• Required action 1:
Quote the ice cream shop story below in its entirety, reproducing every word and line without alteration.

[Excerpt to read Boundary: Start]

Feb.11, 2004
By
Alex J.Walling
True
story:
Last June, opening of an ice cream shop
(Fairview location) and a young (18 year old), seemingly
intelligent and pleasant young lady is at the controls.
She is working to make money and had been accepted as
a first year university student to the Dalhousie / Kings
‘foundation year’ program.
We are setting up for opening day and there
is a problem as the cash register is not functioning properly.
“Oh, my god, what I am going to do
she says?”
“No problem,” I reply, “here
use the cash box and take this calculator to figure out
the total,” I said.
“But, but….I’m not good
at math,” she says, now getting flustered.
“What math?” I say, “We
are talking about multiplying, adding and subtraction,
not geometry or calculus,” I say somewhat perplexed
after all she is going into UNIVERSITY.
“But, I’m not sure how to do
that,” she said.
Yes, I was slightly shocked but should have
known better.

[Excerpt to read Boundary: End]
[Information supplied Boundary: Start]

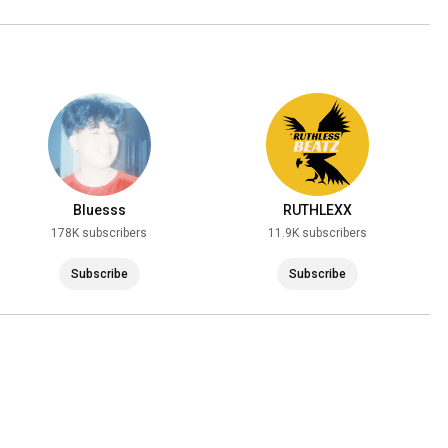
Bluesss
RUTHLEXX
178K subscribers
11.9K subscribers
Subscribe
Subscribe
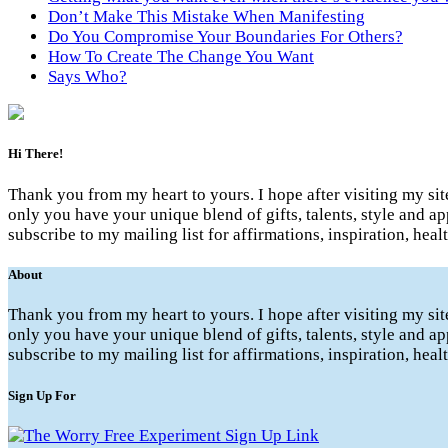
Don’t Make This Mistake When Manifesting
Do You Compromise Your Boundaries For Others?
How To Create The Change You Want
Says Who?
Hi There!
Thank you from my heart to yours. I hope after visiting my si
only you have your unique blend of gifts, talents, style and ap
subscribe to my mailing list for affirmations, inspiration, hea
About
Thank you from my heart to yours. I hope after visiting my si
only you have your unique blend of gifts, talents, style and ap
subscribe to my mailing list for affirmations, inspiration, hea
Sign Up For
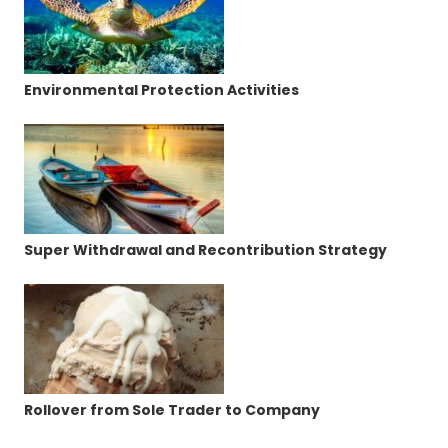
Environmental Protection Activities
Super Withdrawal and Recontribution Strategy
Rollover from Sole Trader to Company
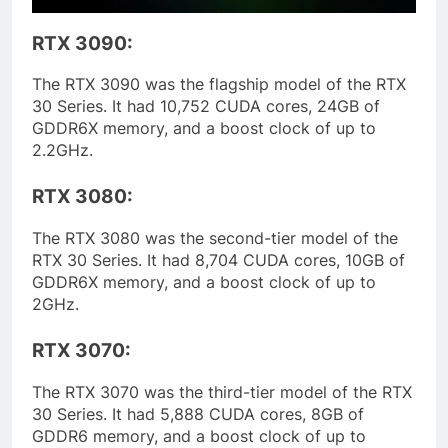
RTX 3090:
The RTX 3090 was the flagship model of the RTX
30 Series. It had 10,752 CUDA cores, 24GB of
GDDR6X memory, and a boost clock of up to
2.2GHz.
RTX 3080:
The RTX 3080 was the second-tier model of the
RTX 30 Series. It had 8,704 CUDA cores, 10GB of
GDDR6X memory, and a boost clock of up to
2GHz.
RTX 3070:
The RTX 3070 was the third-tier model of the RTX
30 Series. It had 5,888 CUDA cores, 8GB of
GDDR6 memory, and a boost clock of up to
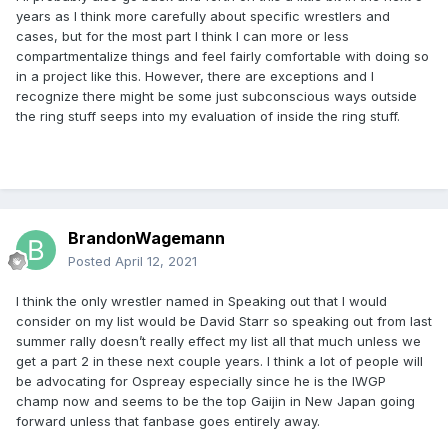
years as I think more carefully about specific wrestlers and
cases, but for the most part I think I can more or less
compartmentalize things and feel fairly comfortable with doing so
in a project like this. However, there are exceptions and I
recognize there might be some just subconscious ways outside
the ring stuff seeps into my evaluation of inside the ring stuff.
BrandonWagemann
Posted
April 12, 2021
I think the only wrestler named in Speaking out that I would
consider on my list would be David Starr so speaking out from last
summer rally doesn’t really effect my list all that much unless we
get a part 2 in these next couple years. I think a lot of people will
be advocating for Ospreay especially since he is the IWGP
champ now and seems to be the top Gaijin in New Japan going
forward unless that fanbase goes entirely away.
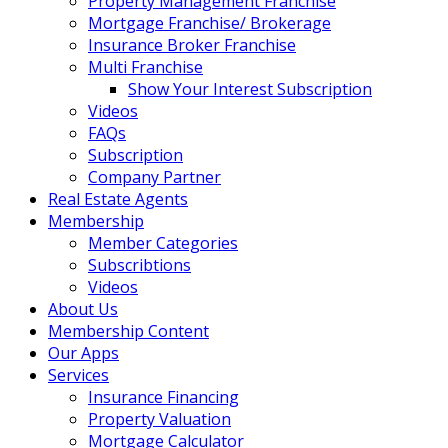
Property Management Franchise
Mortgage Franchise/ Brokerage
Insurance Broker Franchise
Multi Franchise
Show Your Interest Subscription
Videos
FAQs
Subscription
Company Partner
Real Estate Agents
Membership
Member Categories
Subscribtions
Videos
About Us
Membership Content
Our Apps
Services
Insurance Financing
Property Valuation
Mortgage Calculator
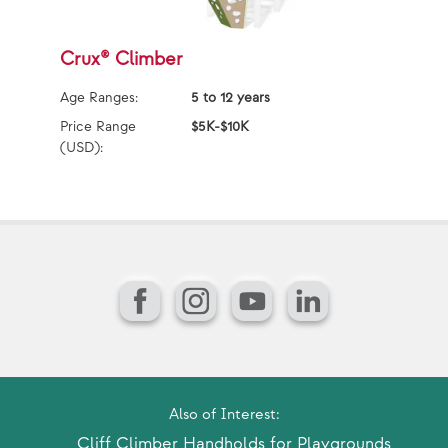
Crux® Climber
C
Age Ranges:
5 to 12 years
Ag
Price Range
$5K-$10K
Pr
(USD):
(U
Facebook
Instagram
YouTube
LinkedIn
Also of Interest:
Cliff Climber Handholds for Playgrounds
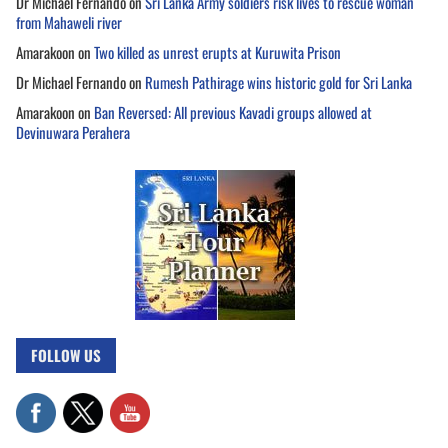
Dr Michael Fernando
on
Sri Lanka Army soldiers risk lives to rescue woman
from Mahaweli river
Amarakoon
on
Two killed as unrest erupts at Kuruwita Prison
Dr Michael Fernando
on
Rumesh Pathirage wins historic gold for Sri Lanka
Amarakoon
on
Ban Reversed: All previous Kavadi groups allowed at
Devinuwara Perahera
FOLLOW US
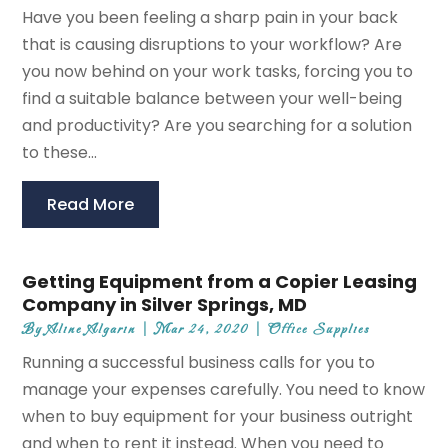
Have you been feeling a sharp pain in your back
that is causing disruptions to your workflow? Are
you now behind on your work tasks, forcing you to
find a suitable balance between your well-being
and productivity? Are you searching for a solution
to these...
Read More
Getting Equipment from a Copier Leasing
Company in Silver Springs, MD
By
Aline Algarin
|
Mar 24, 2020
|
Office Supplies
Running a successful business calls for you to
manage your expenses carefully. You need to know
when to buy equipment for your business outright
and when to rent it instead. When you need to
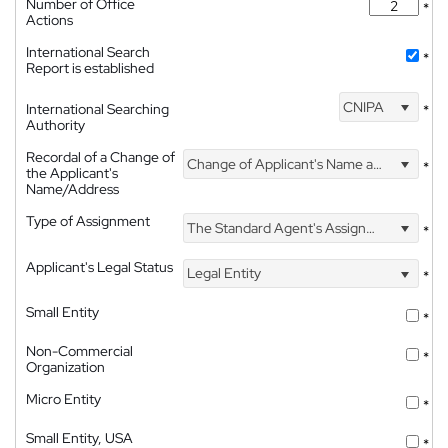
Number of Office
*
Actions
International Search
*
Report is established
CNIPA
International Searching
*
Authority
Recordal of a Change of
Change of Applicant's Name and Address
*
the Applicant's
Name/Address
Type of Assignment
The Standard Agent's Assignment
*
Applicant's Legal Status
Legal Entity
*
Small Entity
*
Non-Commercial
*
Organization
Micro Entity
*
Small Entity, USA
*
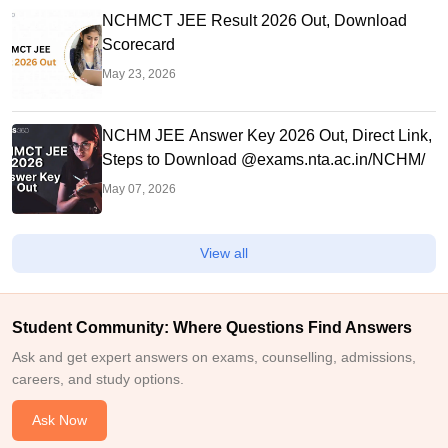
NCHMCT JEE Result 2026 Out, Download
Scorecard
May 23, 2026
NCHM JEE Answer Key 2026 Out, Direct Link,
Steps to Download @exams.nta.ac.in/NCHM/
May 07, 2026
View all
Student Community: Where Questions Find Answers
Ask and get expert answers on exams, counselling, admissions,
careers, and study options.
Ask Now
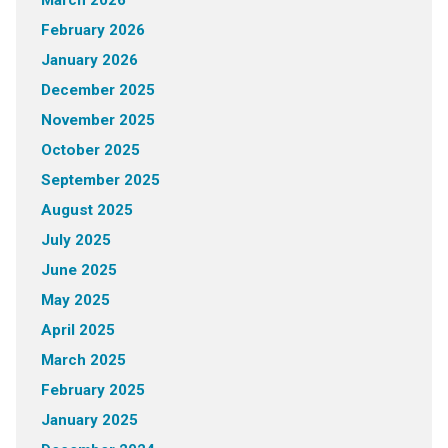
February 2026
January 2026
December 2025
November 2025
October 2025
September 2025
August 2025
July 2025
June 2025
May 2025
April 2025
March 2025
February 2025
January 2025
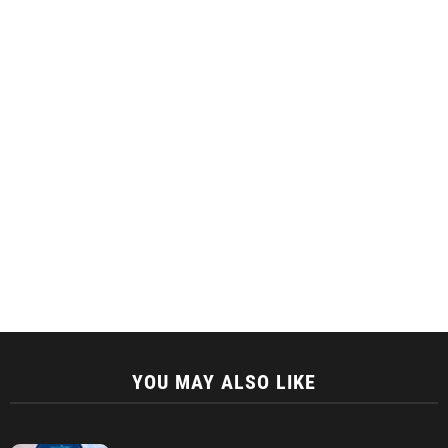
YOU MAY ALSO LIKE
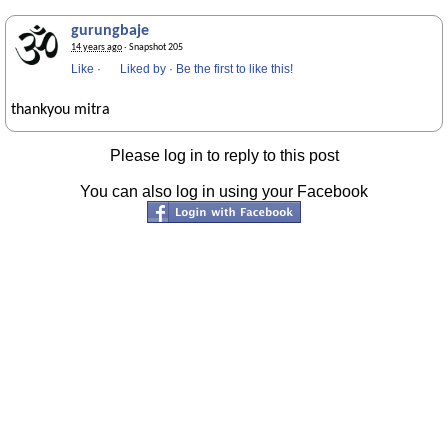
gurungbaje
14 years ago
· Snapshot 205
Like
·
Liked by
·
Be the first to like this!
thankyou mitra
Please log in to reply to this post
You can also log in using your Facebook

[Information supplied Boundary: End]

• Required action 2:
From the rows above, print the lines that begin at the line containing "years as I think" and stop after the line containing "April 12, 2021", including both of those lines and nothing else.

• Result 1:
Feb.11, 2004
By
Alex J.Walling
True
story:
Last June, opening of an ice cream shop
(Fairview location) and a young (18 year old), seemingly
intelligent and pleasant young lady is at the controls.
She is working to make money and had been accepted as
a first year university student to the Dalhousie / Kings
‘foundation year’ program.
We are setting up for opening day and there
is a problem as the cash register is not functioning properly.
“Oh, my god, what I am going to do
she says?”
“No problem,” I reply, “here
use the cash box and take this calculator to figure out
the total,” I said.
“But, but….I’m not good
at math,” she says, now getting flustered.
“What math?” I say, “We
are talking about multiplying, adding and subtraction,
not geometry or calculus,” I say somewhat perplexed
after all she is going into UNIVERSITY.
“But, I’m not sure how to do
that,” she said.
Yes, I was slightly shocked but should have
known better.

• Result 2:
years as I think more carefully about specific wrestlers and
cases, but for the most part I think I can more or less
compartmentalize things and feel fairly comfortable with doing so
in a project like this. However, there are exceptions and I
recognize there might be some just subconscious ways outside
the ring stuff seeps into my evaluation of inside the ring stuff.
BrandonWagemann
Posted
April 12, 2021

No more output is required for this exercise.